Sanger asked the judge to release Flores, but the judge declined, citing public safety.
Paul Flores, who has several drunk driving convictions, has a pending weapons charge in Los Angeles, where he was arrested at his home in the San Pedro area. Los Angeles police said they’re also investigating two sexual assault complaints against him.
Mesick had sought to have Ruben Flores, currently held on $250,000 bail, released without bail. Peuvrelle sought to have him held without bail.
The elder Flores was a former reserve officer for the Redondo Beach Police Department, served four years in the Navy and at age 80 has health problems that would be a “medical nightmare” for the jail, Mesick said. He recently had heart bypass surgery, has diabetes, colitis and takes 17 medications.

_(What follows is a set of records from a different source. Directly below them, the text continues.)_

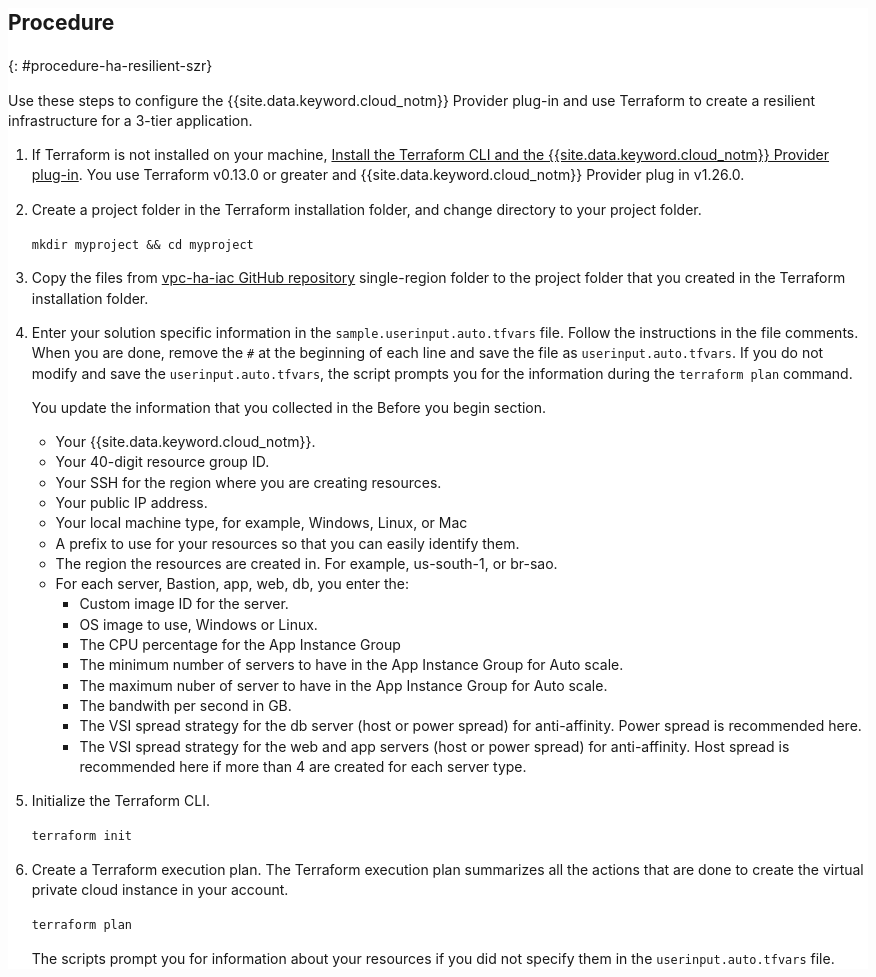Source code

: ## Procedure
{: #procedure-ha-resilient-szr}

Use these steps to configure the {{site.data.keyword.cloud_notm}} Provider plug-in and use Terraform to create a resilient infrastructure for a 3-tier application.

1.	If Terraform is not installed on your machine, [Install the Terraform CLI and the {{site.data.keyword.cloud_notm}} Provider plug-in](/docs/ibm-cloud-provider-for-terraform?topic=ibm-cloud-provider-for-terraform-setup_cli). You use Terraform v0.13.0 or greater and {{site.data.keyword.cloud_notm}} Provider plug in v1.26.0.

2.	Create a project folder in the Terraform installation folder, and change directory to your project folder.

    `mkdir myproject && cd myproject`

3.	Copy the files from [vpc-ha-iac GitHub repository](https://github.com/IBM-Cloud/vpc-ha-iac) single-region folder to the project folder that you created in the Terraform installation folder.

4.  Enter your solution specific information in the `sample.userinput.auto.tfvars` file.  Follow the instructions in the file comments. When you are done, remove the `#` at the beginning of each line and save the file as `userinput.auto.tfvars`.   If you do not modify and save the `userinput.auto.tfvars`, the script prompts you for the information during the `terraform plan` command.

    You update the information that you collected in the Before you begin section. 
    * Your {{site.data.keyword.cloud_notm}}.
    * Your 40-digit resource group ID.
    * Your SSH for the region where you are creating resources.
    * Your public IP address. 
    * Your local machine type, for example, Windows, Linux, or Mac
    * A prefix to use for your resources so that you can easily identify them. 
    * The region the resources are created in. For example, us-south-1, or br-sao.
    * For each server, Bastion, app, web, db, you enter the:
        * Custom image ID for the server. 
        * OS image to use, Windows or Linux.
        * The CPU percentage for the App Instance Group
        * The minimum number of servers to have in the App Instance Group for Auto scale.
        * The maximum nuber of server to have in the App Instance Group for Auto scale.
        * The bandwith per second in GB. 
        * The VSI spread strategy for the db server (host or power spread) for anti-affinity. Power spread is recommended here.
        * The VSI spread strategy for the web and app servers (host or power spread) for anti-affinity. Host spread is recommended here if more than 4 are created for each server type.

5.	Initialize the Terraform CLI. 

    `terraform init`

6.	Create a Terraform execution plan. The Terraform execution plan summarizes all the actions that are done to create the virtual private cloud instance in your account.

    `terraform plan`

    The scripts prompt you for information about your resources if you did not specify them in the `userinput.auto.tfvars` file.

“I believe if he remains in custody very much longer, I believe this case will resolve unfortunately by his unnatural death,” Mesick said.
Peuvrelle acknowledged that Ruben Flores does not have a criminal record, but he said the charges alleged he had been committing a crime for nearly 25 years by helping his son cover up the killing of Smart.
But Judge Craig Van Rooyen said he would order a bail amount the father could afford because there was a chance he could serve the maximum three years for accessory after murder before ever going to trial. He set a hearing Wednesday to determine that amount.
“We should not be punishing people before the case has been proved against them,” Van Rooyen said. “Given the way that murder trials go, I think there’s a fair possibility that if he’s kept in custody he could serve out the maximum … before even being able to test the evidence against him.”